Pick out every line below that contains the word "collection", and treat uppercase and lowercase as different.

[START Listed entries]

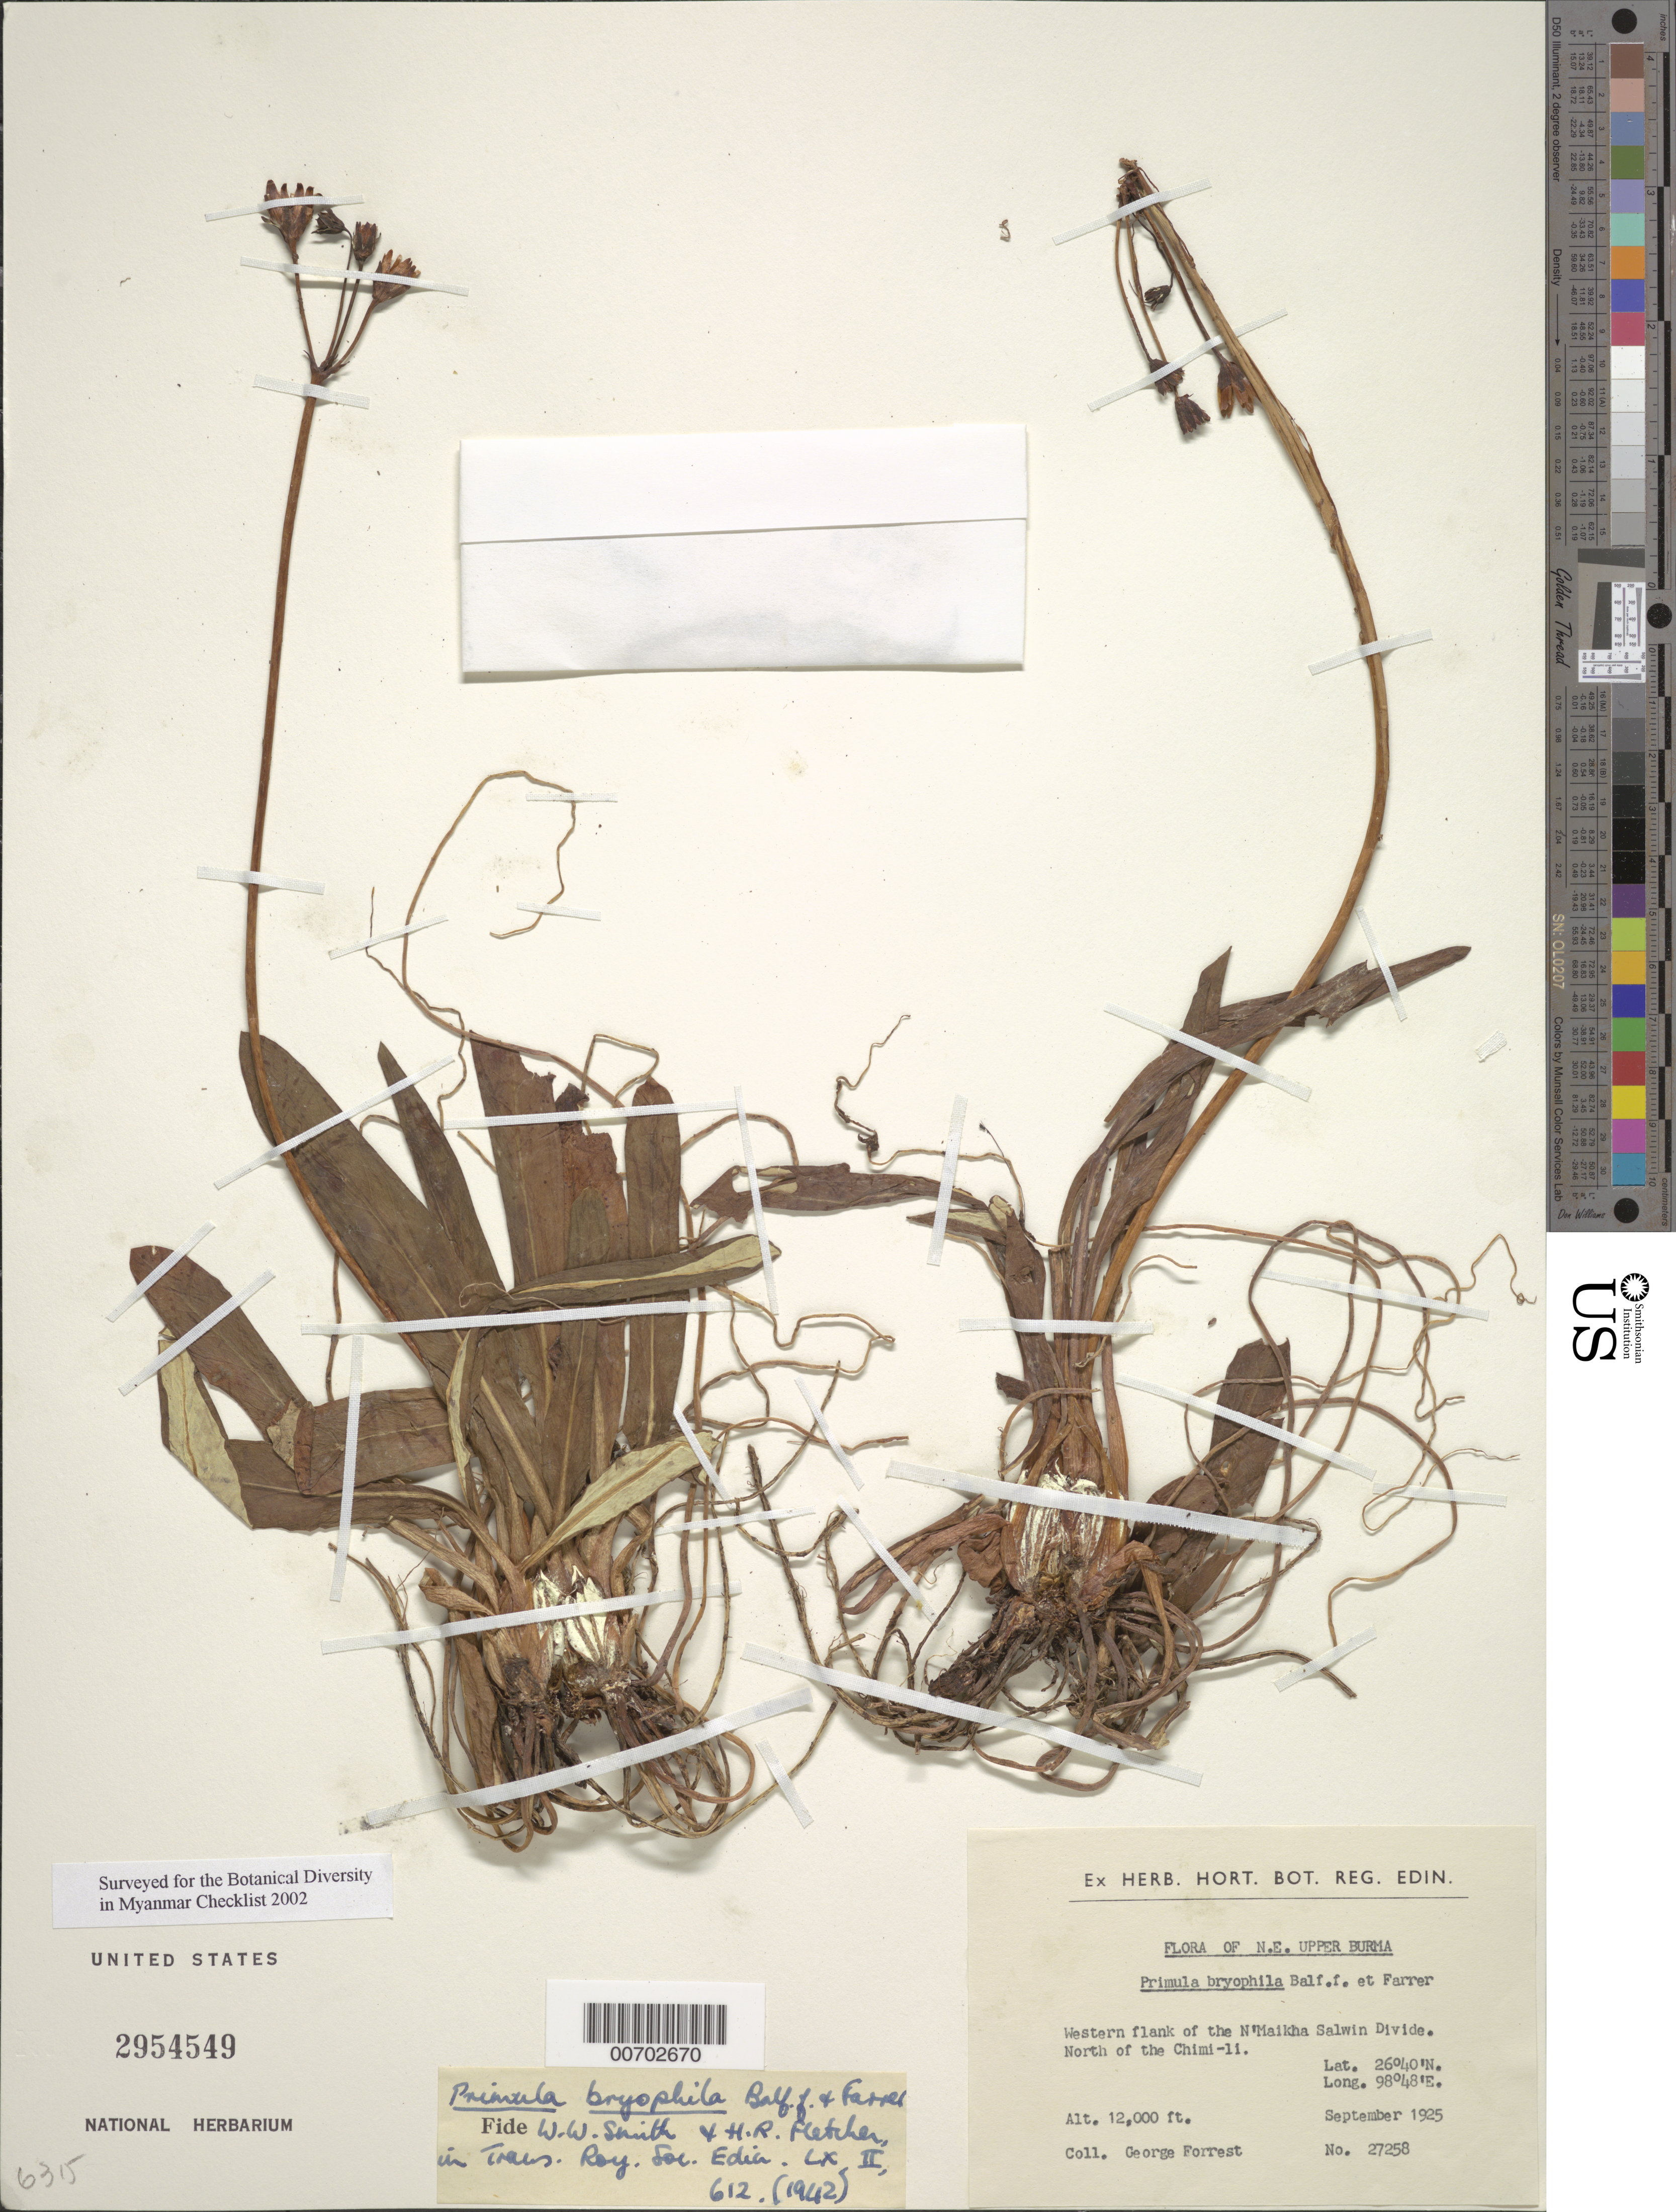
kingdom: Plantae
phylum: Tracheophyta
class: Magnoliopsida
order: Ericales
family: Primulaceae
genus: Primula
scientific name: Primula bryophila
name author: Balf. f. & Farrer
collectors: G. Forrest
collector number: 27258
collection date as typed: Sep 1925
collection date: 1925-09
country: Myanmar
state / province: Kachin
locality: N'Maikha-Salwin Divide, W flank, Chimi-li, N of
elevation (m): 3658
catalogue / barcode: US 2954549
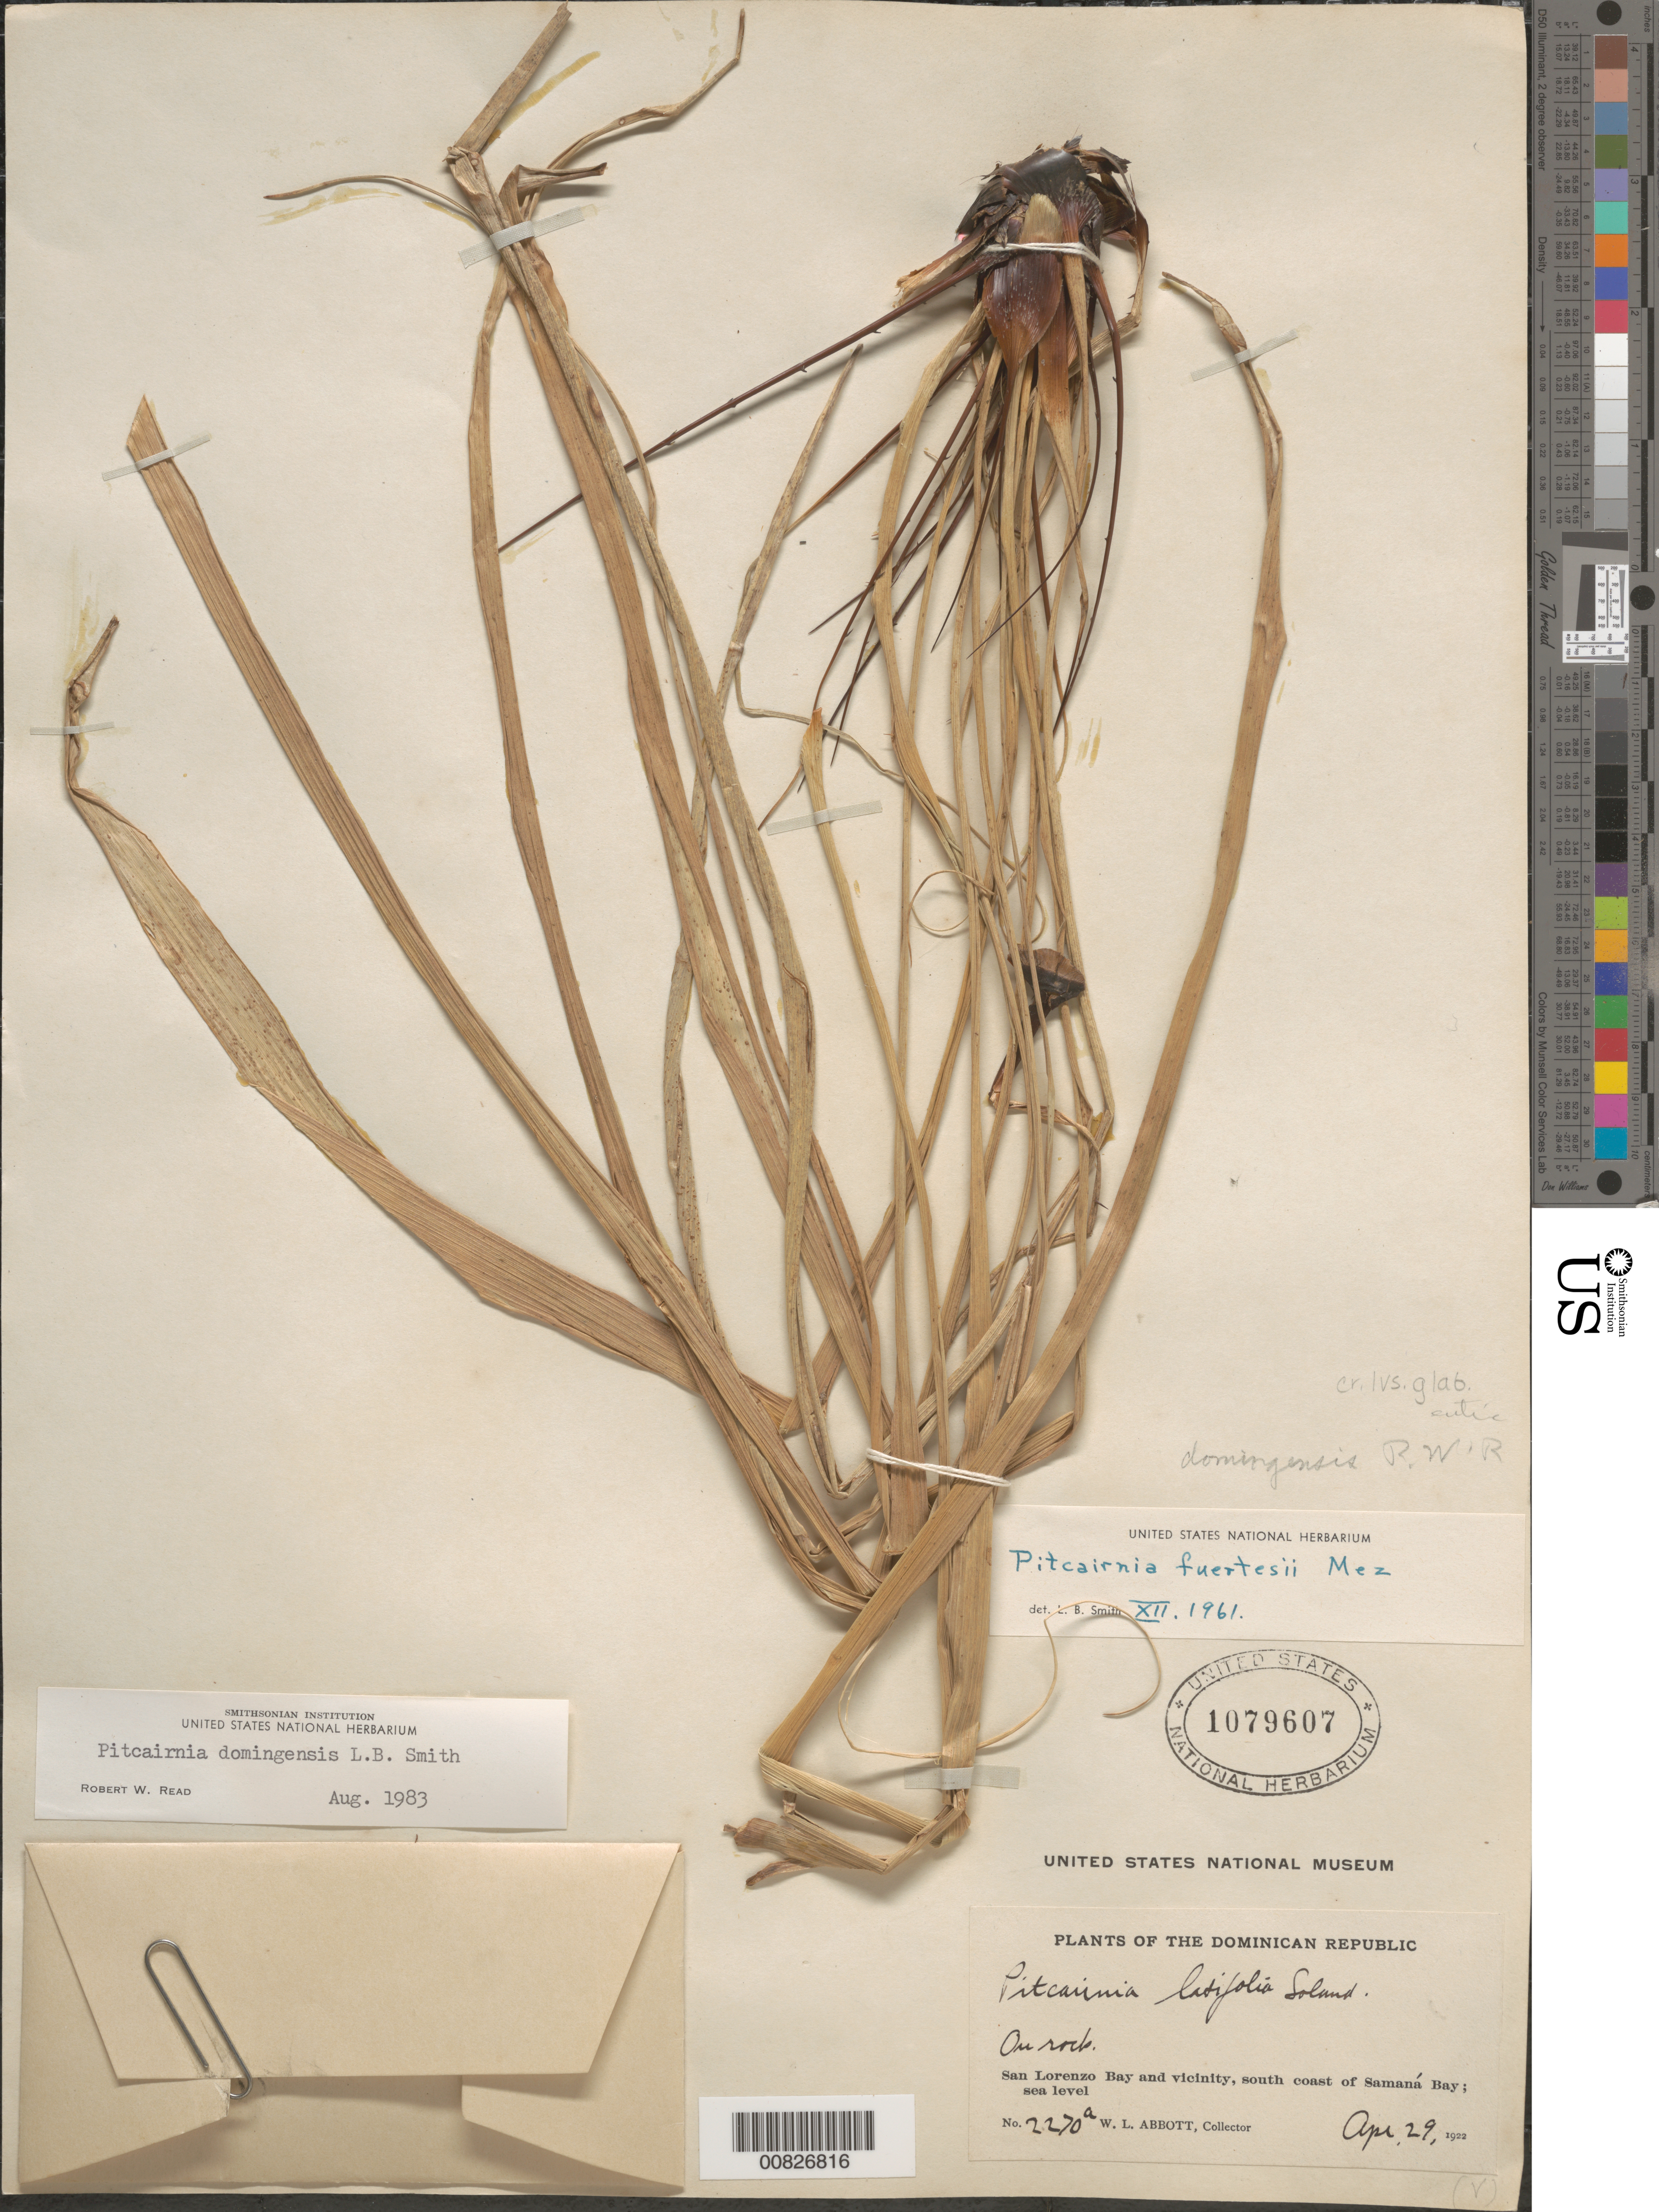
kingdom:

[END Listed entries]

Task result:
collection date as typed: Sep 1925
collection date: 1925-09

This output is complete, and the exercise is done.